Mock Draft: Punting HR

Brian Joura recently posted an article on Fangraphs in which he completed a mock draft while punting the HR category.  Of course, this more or less meant punting the RBI category as well.  Surprisingly, the projection system had him in first place despite being last place in HR and RBI.  A little skeptical, I decided to try this strategy for myself.  Brian picked 11th in his draft so I decided to go at the opposite end of the spectrum, picking 1st.  Sure taking Pujols first is a little counter-intuitive to the strategy, but whatever.  The league set-up was two C, one 1B, one 2B, one 3B, one SS, five OF, one CI, one MI, one DH, five SP, two RP and two P, with no bench.

This is how my draft went:

Nyjer Morgan.jpg1.       Albert Pujols (1B)

2.       Jacoby Ellsbury (OF)

3.       Roy Halladay (SP)

4.       Nick Markakis (OF)

5.       Cliff Lee (SP)

6.       Mariano Rivera (RP)

7.       Carlos Lee (OF)

8.       Gordon Beckham (3B)

9.       Joakim Soria (RP)

10.   John Lackey (SP)

11.   Russell Martin (C)

12.   Nyjer Morgan (OF)

13.   Miguel Tejada (SS)

14.   Rickie Weeks (2B)

15.   Brian Wilson (RP)

16.   Orlando Cabrera (MI)

17.   Neftali Feliz (P)

18.   Todd Helton (CI)

19.   Yadier Molina (C)

20.   Travis Snider (OF)

21.   Jeff Niemann (SP)

22.   Nick Johnson (DH)

23.   Aaron Harang (SP)

My first comment is, wow that is a difficult strategy to adhere to, particularly in the later rounds in such a deep league when all that is left is potential power hitters.  I think I only caved once, taking Snider as my 5th OF.  I also went with Cabrera for my MI over a better hitting 2B just because I think it is realistic that I would need to replace Tejada at SS at some point during the season due to injury.    
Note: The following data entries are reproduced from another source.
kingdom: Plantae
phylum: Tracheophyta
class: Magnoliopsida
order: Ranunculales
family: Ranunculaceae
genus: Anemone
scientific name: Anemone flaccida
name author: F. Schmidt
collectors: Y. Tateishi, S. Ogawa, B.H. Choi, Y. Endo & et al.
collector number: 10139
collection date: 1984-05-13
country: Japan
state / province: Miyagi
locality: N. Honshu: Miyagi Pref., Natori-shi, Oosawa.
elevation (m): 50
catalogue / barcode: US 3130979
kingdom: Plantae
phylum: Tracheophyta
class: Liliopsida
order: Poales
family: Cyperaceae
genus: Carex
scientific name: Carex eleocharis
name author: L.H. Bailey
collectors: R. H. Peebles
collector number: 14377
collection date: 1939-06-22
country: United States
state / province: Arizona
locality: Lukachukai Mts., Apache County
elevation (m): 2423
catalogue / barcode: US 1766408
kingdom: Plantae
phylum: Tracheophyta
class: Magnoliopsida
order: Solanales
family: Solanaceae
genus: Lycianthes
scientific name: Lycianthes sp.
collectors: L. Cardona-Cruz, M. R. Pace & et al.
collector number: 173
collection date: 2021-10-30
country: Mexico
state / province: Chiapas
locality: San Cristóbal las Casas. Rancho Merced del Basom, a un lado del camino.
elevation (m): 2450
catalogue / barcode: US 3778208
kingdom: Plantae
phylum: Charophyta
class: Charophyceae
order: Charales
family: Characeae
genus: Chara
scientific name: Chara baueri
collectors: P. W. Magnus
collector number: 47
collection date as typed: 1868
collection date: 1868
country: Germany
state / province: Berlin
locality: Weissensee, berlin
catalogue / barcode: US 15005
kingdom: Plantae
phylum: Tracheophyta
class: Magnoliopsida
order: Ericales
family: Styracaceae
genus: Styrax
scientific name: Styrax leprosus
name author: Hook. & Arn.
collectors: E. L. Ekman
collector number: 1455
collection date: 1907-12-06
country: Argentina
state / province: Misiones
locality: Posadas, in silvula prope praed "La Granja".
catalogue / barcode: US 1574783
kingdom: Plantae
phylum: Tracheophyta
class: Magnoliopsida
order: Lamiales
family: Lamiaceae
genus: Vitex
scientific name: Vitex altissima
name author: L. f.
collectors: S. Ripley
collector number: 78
I came out the draft projected as the first place team with 84.5 points, the second place team at 83 points.  He took an opposite approach to me, ranking second in HR and first in RBI.  The breakdown:

AVG: 11

HR: 2

RBI: 5

SB: 11

R: 7.5

W: 7

SV: 11

K: 7

WHIP: 12

ERA: 11

I was very surprised that I did so well in RBI considering the lack of power on my team, and also feel that my team was significantly better that the second place team.  His team was ranked 3rd in ERA and WHIP even though his starting pitchers were James Shields, Ryan Dempster, Joba Chamberlain, Kevin Slowey and Hiroki Kuroda... something doesn't add up there.  In my opinion, Kuroda is the best of the bunch, and he snapped him up four picks before me, forcing me to settle for Harang.

Overall, I came to the same conclusion as Brian.  A team without any big boppers (Pujols and Lee are my only true power hitters) can win in fantasy baseball, but I really wouldn't recommend it in a real draft.  Not only are the other managers more aware in an actual draft, snapping up value picks in the later rounds, but it is very difficult to stay loyal to the strategy.  I was very tempted to grab a power hitter (at least for their position) like Mike Napoli, Chris Iannetta or Ian Stewart despite their deficiencies in other categories.  In a real draft, I am not sure I would have been able to resist. 

My final suggestion is to try it for fun in a mock draft, but pursue this strategy at your own risk in a real league.